= NewsWatcher =

NewsWatcher was a series of freeware and open source newsreader software for Apple Macintosh computer systems. Running on System software versions 7.0 until 10.5, the original NewsWatcher was written by Steve Falkenberg and John Norstad, and later forked by others into a number of versions such as MT-NewsWatcher (Multithreaded NewsWatcher), VA-NewsWatcher (Value Added NewsWatcher) and YA-NewsWatcher (Yet Another NewsWatcher).

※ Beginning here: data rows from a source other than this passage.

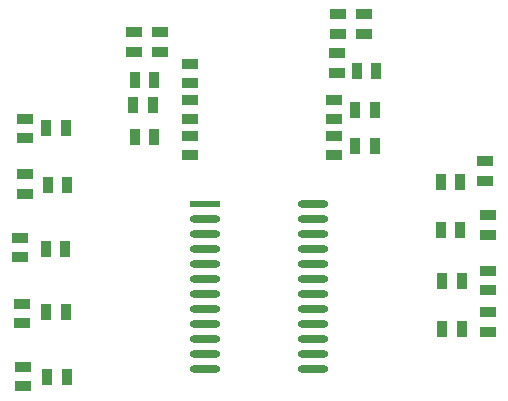
<source format=gtp>
G04*
G04 #@! TF.GenerationSoftware,Altium Limited,Altium Designer,22.2.1 (43)*
G04*
G04 Layer_Color=8421504*
%FSLAX25Y25*%
%MOIN*%
G70*
G04*
G04 #@! TF.SameCoordinates,2AA56CA8-B71A-46B7-BD27-B25D333C2BD2*
G04*
G04*
G04 #@! TF.FilePolarity,Positive*
G04*
G01*
G75*
%ADD15R,0.03347X0.05315*%
%ADD16R,0.05315X0.03347*%
G04:AMPARAMS|DCode=17|XSize=102.47mil|YSize=24.49mil|CornerRadius=12.25mil|HoleSize=0mil|Usage=FLASHONLY|Rotation=0.000|XOffset=0mil|YOffset=0mil|HoleType=Round|Shape=RoundedRectangle|*
%AMROUNDEDRECTD17*
21,1,0.10247,0.00000,0,0,0.0*
21,1,0.07798,0.02449,0,0,0.0*
1,1,0.02449,0.03899,0.00000*
1,1,0.02449,-0.03899,0.00000*
1,1,0.02449,-0.03899,0.00000*
1,1,0.02449,0.03899,0.00000*
%
%ADD17ROUNDEDRECTD17*%
%ADD18R,0.10247X0.02449*%
D15*
X28248Y40600D02*
D03*
X21752D02*
D03*
X28496Y19100D02*
D03*
X22000D02*
D03*
X131248Y96100D02*
D03*
X124752D02*
D03*
X131248Y108100D02*
D03*
X124752D02*
D03*
X131748Y121100D02*
D03*
X125252D02*
D03*
X22252Y83100D02*
D03*
X28748D02*
D03*
X21752Y102100D02*
D03*
X28248D02*
D03*
X57748Y99100D02*
D03*
X51252D02*
D03*
X57748Y118100D02*
D03*
X51252D02*
D03*
X57248Y109600D02*
D03*
X50752D02*
D03*
X21500Y61600D02*
D03*
X27996D02*
D03*
X153752Y35100D02*
D03*
X160248D02*
D03*
X153752Y51100D02*
D03*
X160248D02*
D03*
X153252Y68100D02*
D03*
X159748D02*
D03*
X153252Y84100D02*
D03*
X159748D02*
D03*
D16*
X127500Y133352D02*
D03*
Y139848D02*
D03*
X119000D02*
D03*
Y133352D02*
D03*
X59500Y133848D02*
D03*
Y127352D02*
D03*
X51000D02*
D03*
Y133848D02*
D03*
X169000Y34100D02*
D03*
Y40596D02*
D03*
Y47852D02*
D03*
Y54348D02*
D03*
Y66352D02*
D03*
Y72848D02*
D03*
X117500Y99348D02*
D03*
Y92852D02*
D03*
Y111348D02*
D03*
Y104852D02*
D03*
X118500Y120352D02*
D03*
Y126848D02*
D03*
X14000Y22348D02*
D03*
Y15852D02*
D03*
X13500Y43348D02*
D03*
Y36852D02*
D03*
X13000Y65348D02*
D03*
Y58852D02*
D03*
X14500Y86600D02*
D03*
Y80104D02*
D03*
Y98600D02*
D03*
Y105096D02*
D03*
X69500Y99348D02*
D03*
Y92852D02*
D03*
Y116852D02*
D03*
Y123348D02*
D03*
Y111348D02*
D03*
Y104852D02*
D03*
X168000Y84352D02*
D03*
Y90848D02*
D03*
D17*
X110474Y76600D02*
D03*
Y71600D02*
D03*
Y66600D02*
D03*
Y61600D02*
D03*
Y56600D02*
D03*
Y51600D02*
D03*
Y46600D02*
D03*
Y41600D02*
D03*
Y36600D02*
D03*
Y31600D02*
D03*
Y26600D02*
D03*
Y21600D02*
D03*
X74526D02*
D03*
Y26600D02*
D03*
Y31600D02*
D03*
Y36600D02*
D03*
Y41600D02*
D03*
Y46600D02*
D03*
Y51600D02*
D03*
Y56600D02*
D03*
Y61600D02*
D03*
Y66600D02*
D03*
Y71600D02*
D03*
D18*
Y76600D02*
D03*
M02*

</source>
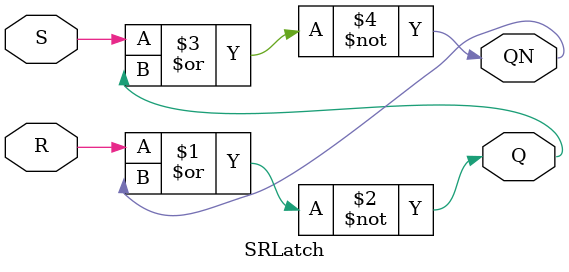
<source format=v>
module SRLatch(
     Q, QN, R, S
);

input R, S;

output Q, QN;

nor nor1(Q, R, QN);
nor nor2(QN, S, Q);

endmodule
</source>
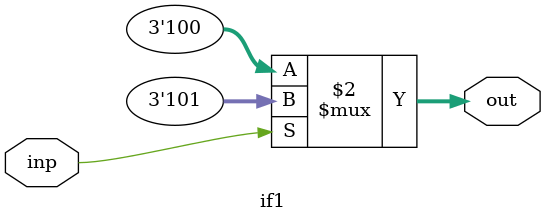
<source format=v>
module if1 (
  input        inp,
  output [2:0] out
);

assign out = inp == 1'd0 ? 3'd4 : 3'd5;

endmodule

</source>
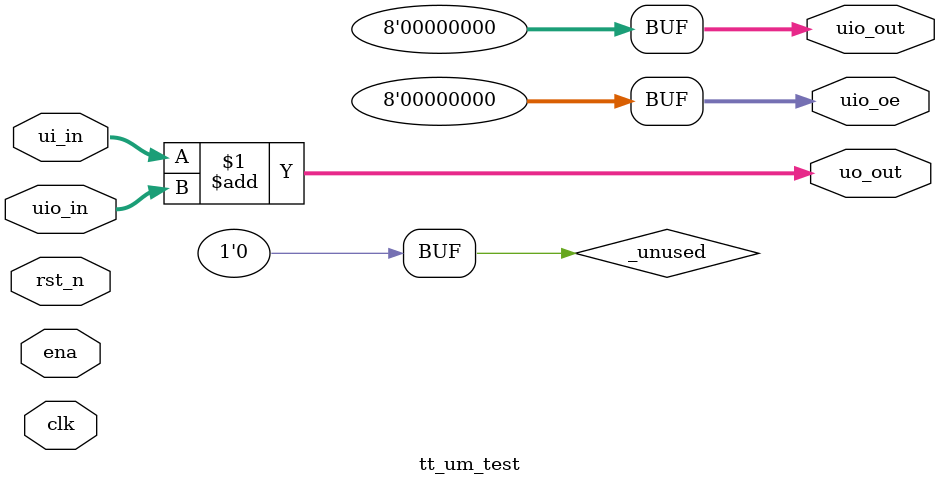
<source format=v>
/*
 * Copyright (c) 2024 Your Name
 * SPDX-License-Identifier: Apache-2.0
 */

`default_nettype none

module tt_um_test (
    input  wire [7:0] ui_in,    // Dedicated inputs
    output wire [7:0] uo_out,   // Dedicated outputs
    input  wire [7:0] uio_in,   // IOs: Input path
    output wire [7:0] uio_out,  // IOs: Output path
    output wire [7:0] uio_oe,   // IOs: Enable path (active high: 0=input, 1=output)
    input  wire       ena,      // always 1 when the design is powered, so you can ignore it
    input  wire       clk,      // clock
    input  wire       rst_n     // reset_n - low to reset
);

  // All output pins must be assigned. If not used, assign to 0.
  assign uo_out  = ui_in + uio_in;  // Example: ou_out is the sum of ui_in and uio_in
  assign uio_out = 0;
  assign uio_oe  = 0;

  // List all unused inputs to prevent warnings
  wire _unused = &{ena, clk, rst_n, 1'b0};

endmodule

</source>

Version 2.0b24 of the original NewsWatcher was evaluated for the Good Netkeeping Seal of Approval, but did not receive it, with the evaluator noting as its "fatal flaw" that the application allowed posting from invalid email addresses. John Norstad revised the application and it later received the award, earning seal #00002. These revisions were later picked up by derived versions, enabling them to also pass the evaluation.

Varieties of Newswatcher were included in popular internet starter kits of the early 1990s such as Adam Engst's Internet Starter Kit book/cd combo, which called NewsWatcher "fast, clean, and easy to use, which is the result of nice touches at every level".

The latest developed version was MT-NewsWatcher (MTNW), which was reviewed in 2002 by MacWorld, which noted its use "almost since the dawn of the Macintosh's use on the internet". MT-NewsWatcher was discontinued when the Open Transport software library it used became unsupported after Apple discontinued the Rosetta compatibility library.